### DIRECTIONS
A) In the image-captioning notebook, which variables under the Parameters heading are set to a literal number, and what value does each one get?
B) Print the part of the image-captioning notebook between "train_captions_raw, dev_captions_raw, test_captions_raw" and "return f(*args, **kwds)", inclusive.

### PASSAGE TO READ
----------------
In [1]:
import numpy as np
from PIL import Image

### Load Dataset

In [2]:
all_data = np.load('train_dev_test.npz')

In [3]:
train_encoder_output = all_data['train_encoder_output']
train_decoder_input = all_data['train_decoder_input']
train_decoder_target = all_data['train_decoder_target']
validation_encoder_output = all_data['validation_encoder_output']
validation_decoder_input = all_data['validation_decoder_input']
validation_decoder_target = all_data['validation_decoder_target']
test_encoder_output = all_data['test_encoder_output']
test_decoder_input = all_data['test_decoder_input']
test_decoder_target = all_data['test_decoder_target']

In [4]:
from caption_utils import *
train_fns_list, dev_fns_list, test_fns_list = load_split_lists()

train_captions_raw, dev_captions_raw, test_captions_raw = get_caption_split()
vocab = create_vocab(train_captions_raw)
token2idx, idx2token = vocab_to_index(vocab)     

  from ._conv import register_converters as _register_converters
Using TensorFlow backend.
  return f(*args, **kwds)


## Model Architecture

In [5]:
from keras.models import Model, Sequential
from keras.layers import Input, Dense, BatchNormalization, RepeatVector, Concatenate, Merge
from keras.layers import LSTM, GRU, Embedding, TimeDistributed
from keras import backend as K

#### Parameters

In [6]:
emb_size = 150
lstm_size = 300
vocab_size = len(vocab)
max_length = train_decoder_target.shape[1]

lr = 0.001
dropout_rate = 0.2
batch_size = 64
n_epochs = 20

### Model

In [14]:
K.clear_session()

In [15]:
# Image -> Image embedding
img_emb = Sequential()
img_emb.add(Dense(emb_size, input_dim=train_encoder_output.shape[1], activation='relu'))
img_emb.add(RepeatVector(1))

In [16]:
# Sentence to Word embedding
word_emb = Sequential()
word_emb.add(Embedding(input_dim=vocab_size, output_dim=emb_size, input_length=max_length-1))
#word_emb.add(Embedding(input_dim=vocab_size, output_dim=emb_size))

In [17]:
# Merge img_emb and word_emb
model = Sequential()
model.add(Merge([img_emb, word_emb], mode='concat', concat_axis=1))
#merged = Concatenate([img_emb, word_emb])
model.add(BatchNormalization())
----------------
Page images with their extracted text:
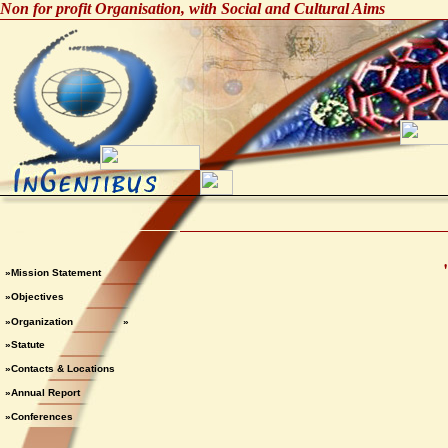
Non for profit Organisation, with Social and Cultural Aims
»Mission Statement
»Objectives
»Organization
»
»Statute
»Contacts & Locations
»Annual Report
»Conferences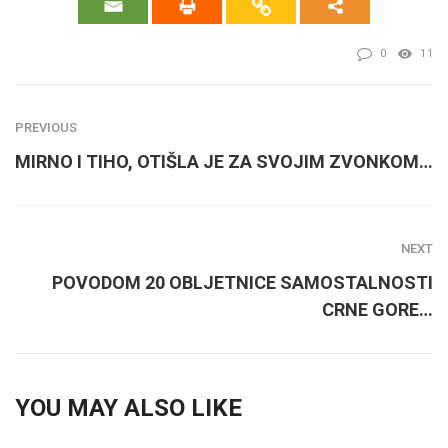
0
11
PREVIOUS
MIRNO I TIHO, OTIŠLA JE ZA SVOJIM ZVONKOM…
NEXT
POVODOM 20 OBLJETNICE SAMOSTALNOSTI
CRNE GORE…
YOU MAY ALSO LIKE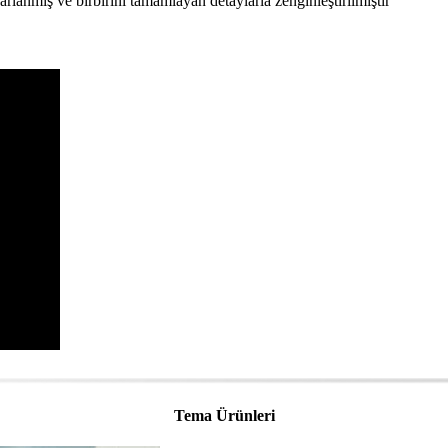
sarlanmış ve birbirini tamamlayan detaylarla zenginleştirilmiştir
Tema Ürünleri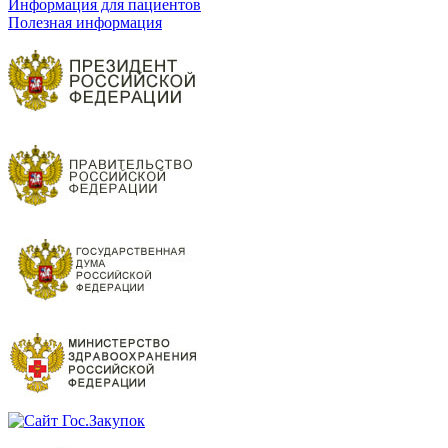
Информация для пациентов
Полезная информация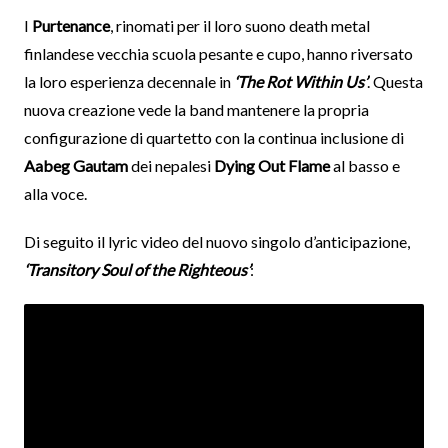
I
Purtenance
, rinomati per il loro suono death metal
finlandese vecchia scuola pesante e cupo, hanno riversato
la loro esperienza decennale in
‘The Rot Within Us’
. Questa
nuova creazione vede la band mantenere la propria
configurazione di quartetto con la continua inclusione di
Aabeg Gautam
dei nepalesi
Dying Out Flame
al basso e
alla voce.
Di seguito il lyric video del nuovo singolo d’anticipazione,
‘Transitory Soul of the Righteous’
: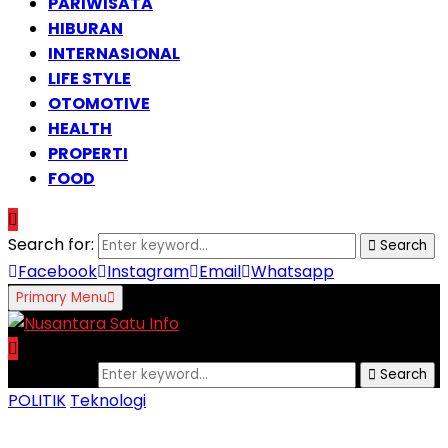
PARIWISATA
HIBURAN
INTERNASIONAL
LIFE STYLE
OTOMOTIVE
HEALTH
PROPERTI
FOOD
Search for:
Search
Facebook
Instagram
Email
Whatsapp
Primary Menu
Search for:
Search
POLITIK
Teknologi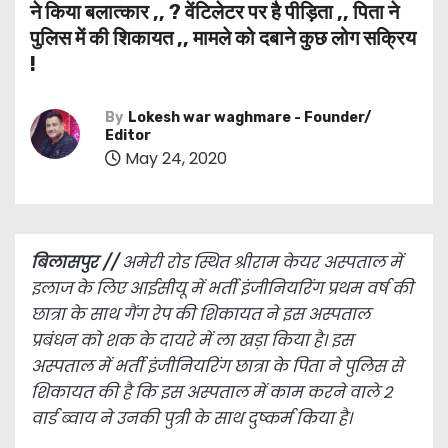
ने किया बलात्कार ,, ? वेंटिलेटर पर है पीड़िता ,, पिता ने
पुलिस में की शिकायत ,, मामले को दबाने कुछ लोग सक्रिय
!
By
Lokesh war waghmare - Founder/
Editor
May 24, 2020
बिलासपुर //
अमेरी रोड स्थित श्रीराम केयर अस्पताल में
इलाज के लिए आईसीयू में भर्ती इंजीनियरिंग प्रथम वर्ष की
छात्रा के साथ गैंग रेप की शिकायत ने इस अस्पताल
प्रबंधन को शक के दायरे में ला खड़ा किया है। इस
अस्पताल में भर्ती इंजीनियरिंग छात्रा के पिता ने पुलिस से
शिकायत की है कि इस अस्पताल में काम करने वाले 2
वार्ड ब्वाय ने उनकी पुत्री के साथ दुष्कर्म किया है।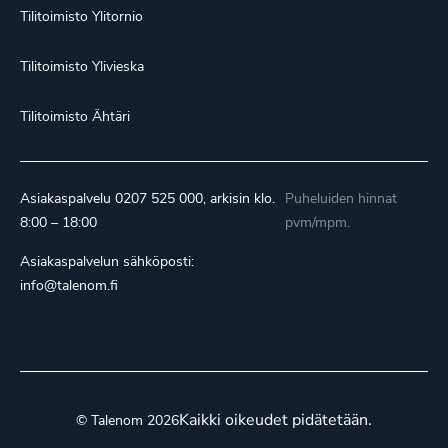
Tilitoimisto Ylitornio
Tilitoimisto Ylivieska
Tilitoimisto Ähtäri
Asiakaspalvelu
0207 525 000
, arkisin klo.
Puheluiden hinnat
8:00 – 18:00
pvm/mpm.
Asiakaspalvelun sähköposti:
info@talenom.fi
Kaikki oikeudet pidätetään.
© Talenom 2026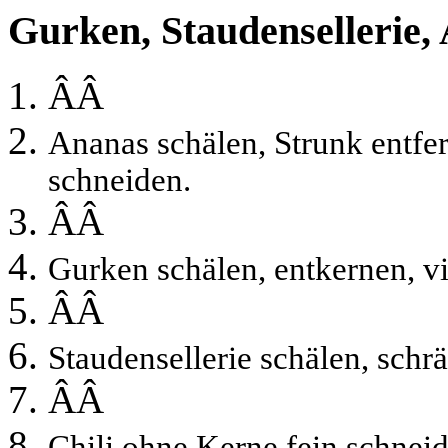
Gurken, Staudensellerie, 
ÂÂ
Ananas schälen, Strunk entfe
schneiden.
ÂÂ
Gurken schälen, entkernen, vi
ÂÂ
Staudensellerie schälen, schr
ÂÂ
Chili ohne Kerne fein schneid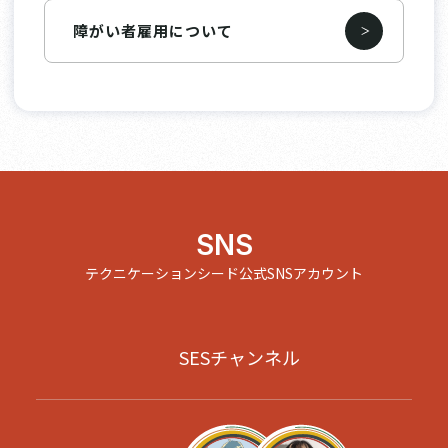
障がい者雇用について
SNS
テクニケーションシード公式SNSアカウント
SESチャンネル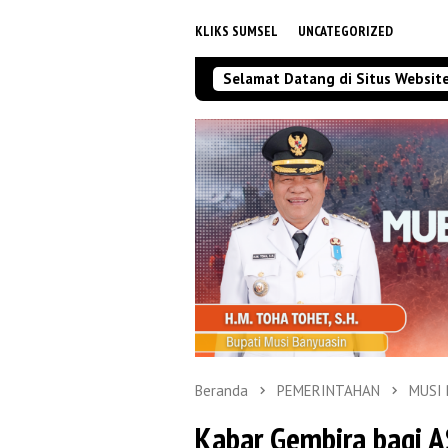
KLIKS SUMSEL
UNCATEGORIZED
Selamat Datang di Situs Websit
Beranda
PEMERINTAHAN
MUSI
Kabar Gembira bagi A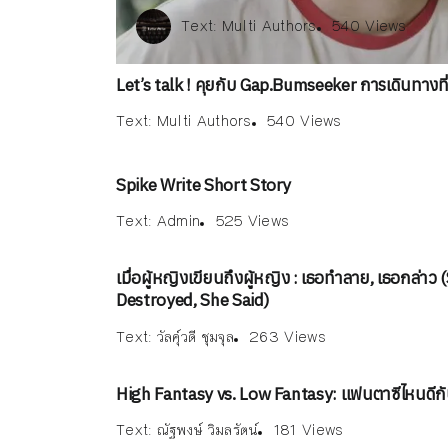
Text:
Multi Authors
Text:
Admin
540 Views
525 Views
Text:
Text:
Text:
วัลคุ์วดี ชุมจุล
ณัฐพงษ์ วิมลรัตน์
Multi Authors
263
5
1
180 Views
180 Views
Let’s talk ! คุยกับ Gap.Bumseeker การเดินทางที่
Text:
Multi Authors
540 Views
Spike Write Short Story
Text:
Admin
525 Views
เมื่อผู้หญิงเขียนถึงผู้หญิง : เธอทำลาย, เธอกล่าว 
Destroyed, She Said)
Text:
วัลคุ์วดี ชุมจุล
263 Views
High Fantasy vs. Low Fantasy: แฟนตาซีไหนดีกั
Text:
ณัฐพงษ์ วิมลรัตน์
181 Views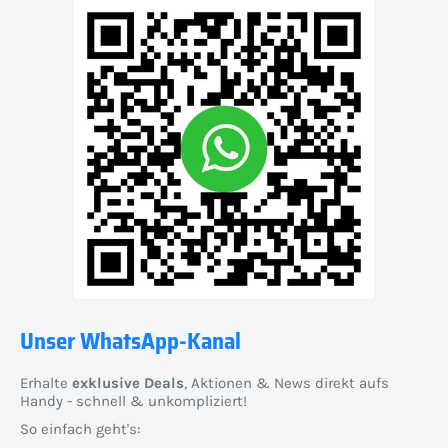
Unser WhatsApp-Kanal
Erhalte
exklusive Deals
, Aktionen & News direkt aufs
Handy - schnell & unkompliziert!
So einfach geht's:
----------------
### RESULTS OF THE EXERCISE
A)
- emb_size = 150
- lstm_size = 300
- lr = 0.001
- dropout_rate = 0.2
- batch_size = 64
- n_epochs = 20

B)
train_captions_raw, dev_captions_raw, test_captions_raw = get_caption_split()
vocab = create_vocab(train_captions_raw)
token2idx, idx2token = vocab_to_index(vocab)     

  from ._conv import register_converters as _register_converters
Using TensorFlow backend.
  return f(*args, **kwds)